── EXCERPT PROVIDED ──

Also interesting is the grouping of all the other networks away from the quadrant most heavily occupied by the Builder-type model. Although difficult to extrapolate from this data, built as it is exclusively on a single initiative, this may be a product of development over time. That is to say that when an activity is new, and forming an identity, it tends to a noun-based, comprehensive-constituency model; when it becomes established it moves away from this.

Conclusions

Although this paper describes and defines models in a specified context, it would seem to be an example of a trend, and academics are increasingly engaging in this kind of activity in a teaching and learning arena(11). Discipline Networks themselves are just one example of this. As a specific example of a general case, then, it is hoped that the scales and models developed here might provide a framework for other activities; a qualitative and transferable way of thinking about the promotion and dissemination of teaching and learning for practising academics which does not depend on measuring the amount of material an initiative produces as a measure of its success.

Sally Fincher, January 1996

Endnotes

  1. For a fuller consideration of the conditions which led up to the EHE initiative, and, to a lesser extent, the DNs initiative itself, see Achieving Quality Learning in Higher Education, Peggy Nightingale and Mike O'Neil, Kogan Page, 1994.

  2. My grateful thanks to: Nick Bailey, Mike Bennett, Mike Brown and Doug Goodsir, Ellie Chambers, Ashley Clarke and Mike Carney, Helen Corbett, Sue Doubell, Peter Franklin, John Garratt, Arnold Goldman, Roy Gregory, Simon Heath, Janet Henney, Dennis Hobson, Jill House, Ian Hughes, Mike Kitson, William Locke, Hugh Matthews, Pat McChesney, Peter McCrorie, Gaye Ortiz, Alan Pike, Richard Wilson, Gill Young and Di Marks-Maren for their time, co-operation, patience and hospitality.

───
── EXCERPTED RECORDS ──

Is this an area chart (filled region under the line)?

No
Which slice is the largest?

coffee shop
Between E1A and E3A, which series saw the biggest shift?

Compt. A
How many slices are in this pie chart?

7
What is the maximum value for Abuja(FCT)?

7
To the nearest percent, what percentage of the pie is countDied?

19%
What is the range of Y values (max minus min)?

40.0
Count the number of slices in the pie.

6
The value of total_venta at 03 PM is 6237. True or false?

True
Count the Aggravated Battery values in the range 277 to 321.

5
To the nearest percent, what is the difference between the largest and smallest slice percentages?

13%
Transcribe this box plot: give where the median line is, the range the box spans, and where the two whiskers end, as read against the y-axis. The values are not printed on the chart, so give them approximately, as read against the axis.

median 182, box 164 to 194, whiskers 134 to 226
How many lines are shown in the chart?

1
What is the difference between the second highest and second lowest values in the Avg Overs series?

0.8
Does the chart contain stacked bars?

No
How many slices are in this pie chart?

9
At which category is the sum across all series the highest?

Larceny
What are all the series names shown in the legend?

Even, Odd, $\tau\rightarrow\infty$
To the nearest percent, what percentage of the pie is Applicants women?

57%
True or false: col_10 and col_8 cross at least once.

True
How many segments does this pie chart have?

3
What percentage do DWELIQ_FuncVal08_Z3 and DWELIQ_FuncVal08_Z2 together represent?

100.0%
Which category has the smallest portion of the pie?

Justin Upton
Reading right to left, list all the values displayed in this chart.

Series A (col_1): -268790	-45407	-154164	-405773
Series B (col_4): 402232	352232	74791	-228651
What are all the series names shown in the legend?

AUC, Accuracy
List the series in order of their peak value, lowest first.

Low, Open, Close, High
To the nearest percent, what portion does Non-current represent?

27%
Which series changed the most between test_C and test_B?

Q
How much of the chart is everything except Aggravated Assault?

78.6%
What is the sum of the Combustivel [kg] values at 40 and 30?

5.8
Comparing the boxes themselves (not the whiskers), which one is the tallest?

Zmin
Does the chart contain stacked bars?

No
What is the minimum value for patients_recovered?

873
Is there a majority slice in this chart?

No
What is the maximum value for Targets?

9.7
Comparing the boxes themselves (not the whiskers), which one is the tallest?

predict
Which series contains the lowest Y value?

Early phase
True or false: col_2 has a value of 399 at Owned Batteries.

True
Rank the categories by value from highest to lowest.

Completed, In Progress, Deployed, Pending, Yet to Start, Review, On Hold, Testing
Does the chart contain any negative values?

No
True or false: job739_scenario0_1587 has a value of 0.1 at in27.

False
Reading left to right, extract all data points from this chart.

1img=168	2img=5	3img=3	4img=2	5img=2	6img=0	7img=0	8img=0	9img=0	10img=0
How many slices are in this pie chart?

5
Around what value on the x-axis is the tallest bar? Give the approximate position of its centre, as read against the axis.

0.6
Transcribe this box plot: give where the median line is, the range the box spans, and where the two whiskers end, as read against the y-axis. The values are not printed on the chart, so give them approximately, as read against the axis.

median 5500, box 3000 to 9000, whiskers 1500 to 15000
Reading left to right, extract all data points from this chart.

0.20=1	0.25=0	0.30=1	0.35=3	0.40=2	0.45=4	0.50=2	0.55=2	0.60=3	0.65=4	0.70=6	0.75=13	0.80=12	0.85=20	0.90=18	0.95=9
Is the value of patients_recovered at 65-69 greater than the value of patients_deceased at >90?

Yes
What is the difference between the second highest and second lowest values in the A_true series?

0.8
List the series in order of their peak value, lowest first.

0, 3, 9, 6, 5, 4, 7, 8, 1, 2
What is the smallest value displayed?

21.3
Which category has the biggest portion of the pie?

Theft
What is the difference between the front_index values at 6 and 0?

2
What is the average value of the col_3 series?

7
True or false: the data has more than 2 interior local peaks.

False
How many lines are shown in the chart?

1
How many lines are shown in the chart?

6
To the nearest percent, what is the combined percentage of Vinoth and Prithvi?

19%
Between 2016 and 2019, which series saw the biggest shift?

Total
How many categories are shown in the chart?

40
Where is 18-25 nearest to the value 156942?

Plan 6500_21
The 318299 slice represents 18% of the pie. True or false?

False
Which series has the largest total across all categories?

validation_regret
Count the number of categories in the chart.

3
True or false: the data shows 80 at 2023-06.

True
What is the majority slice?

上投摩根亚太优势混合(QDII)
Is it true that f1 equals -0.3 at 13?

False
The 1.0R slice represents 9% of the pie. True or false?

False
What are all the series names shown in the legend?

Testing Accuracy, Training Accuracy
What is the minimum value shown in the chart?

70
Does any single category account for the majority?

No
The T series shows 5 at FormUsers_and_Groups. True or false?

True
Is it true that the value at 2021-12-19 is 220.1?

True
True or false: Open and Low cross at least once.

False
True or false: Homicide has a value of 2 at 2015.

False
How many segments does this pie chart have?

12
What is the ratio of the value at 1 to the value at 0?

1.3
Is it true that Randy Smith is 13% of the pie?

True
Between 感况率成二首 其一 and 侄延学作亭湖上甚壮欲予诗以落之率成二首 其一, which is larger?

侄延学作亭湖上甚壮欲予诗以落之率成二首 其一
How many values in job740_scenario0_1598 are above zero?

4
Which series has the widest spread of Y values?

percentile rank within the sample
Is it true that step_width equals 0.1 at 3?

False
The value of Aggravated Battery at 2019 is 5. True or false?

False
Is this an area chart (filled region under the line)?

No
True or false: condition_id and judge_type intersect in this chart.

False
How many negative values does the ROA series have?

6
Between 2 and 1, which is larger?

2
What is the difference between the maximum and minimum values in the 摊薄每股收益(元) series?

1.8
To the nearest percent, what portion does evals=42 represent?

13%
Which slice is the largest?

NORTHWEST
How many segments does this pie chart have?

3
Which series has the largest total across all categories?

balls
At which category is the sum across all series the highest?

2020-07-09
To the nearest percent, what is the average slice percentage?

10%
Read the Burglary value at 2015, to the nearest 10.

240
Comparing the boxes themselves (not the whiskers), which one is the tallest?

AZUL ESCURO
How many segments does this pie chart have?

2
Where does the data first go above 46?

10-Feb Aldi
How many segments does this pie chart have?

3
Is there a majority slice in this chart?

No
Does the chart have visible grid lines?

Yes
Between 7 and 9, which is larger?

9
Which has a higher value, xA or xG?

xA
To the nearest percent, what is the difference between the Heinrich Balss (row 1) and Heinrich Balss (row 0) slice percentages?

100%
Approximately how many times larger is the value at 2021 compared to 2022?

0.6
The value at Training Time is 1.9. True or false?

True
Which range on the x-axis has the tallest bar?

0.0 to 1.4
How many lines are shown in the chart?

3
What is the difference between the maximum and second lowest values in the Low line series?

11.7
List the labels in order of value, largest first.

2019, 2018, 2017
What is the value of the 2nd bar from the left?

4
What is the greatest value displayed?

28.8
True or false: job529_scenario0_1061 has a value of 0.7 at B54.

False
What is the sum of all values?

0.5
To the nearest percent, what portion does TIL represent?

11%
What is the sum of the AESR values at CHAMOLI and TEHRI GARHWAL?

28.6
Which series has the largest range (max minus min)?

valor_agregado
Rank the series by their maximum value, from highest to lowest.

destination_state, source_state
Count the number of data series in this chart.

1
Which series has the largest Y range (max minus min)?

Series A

───

[TASK DIRECTIONS] Pick up the text on Discipline Networks after its last line and continue it. The data comes from a different source than the text.

[RESPONSE TO THE TASK]
  3. David Stuart, Introductory Remarks at the first Discipline Networks Workshop, Sheffield, 12 July 1995.

  4. There is also an interesting contextual use of the term (although not in its DNs incarnation) in Achieving Quality Learning in Higher Education Peggy Nightingale and Mike O'Neil, Kogan Page, 1994, pp 39-40

  5. David Stuart, op cit

  6. The Evaluation Reports of the DNs initiative compare networks on qualitative ground. For a contrasting approach, see the Evaluation Reports produced by Stephen McNair, the Evaluation Consultant for the Department of Employment for the DNs initiative.

  7. The CTI (Computers in Teaching) initiative is funded by the Higher Education Funding Council for England, the Scottish Higher Education Funding Council, the Higher Education Funding Council for Wales and the Department of Education for Northern Ireland. 23 specialist centres each service the needs of a specific subject area.
    [Note added December 2000. The CTI centres came to the end of their funding period and were replaced by 24 LTSN (Learning and Teaching Support Network) centres. The LTSN centre for Information and Computer Sciences incorporates the old Computing CTI centre]

  8. I am indebted to Nick Bailey for coining this phrase in relation to Discipline Networks.

  9. Although it is interesting to note that Phil Agre has used the term "community" in precisely this sense in the recent edition of The Network Observer Volume 2, Number 7 "Let's define a 'community' to be a set of people who occupy analogous locations in social or institutional structures. This is not the ordinary use of the term 'community', and it will take a moment to explicate it fully. First some examples. The people who are in charge of the parking lots on American university campuses are a community. The Republicans who ran for elected offices in the 1994 elections were also a community ..." The Network Observer can be found here.

  10. For an example of the problems of an innovative approach to learning, see Innovating at the OU: Resource-Based Collaborative Learning Online, Gary Alexander and Robin Mason, Centre for Information and Technology Report, No. 195, March 1994.

  11. See the forthcoming publication of the American Association for Higher Education, Making Teaching Community Property.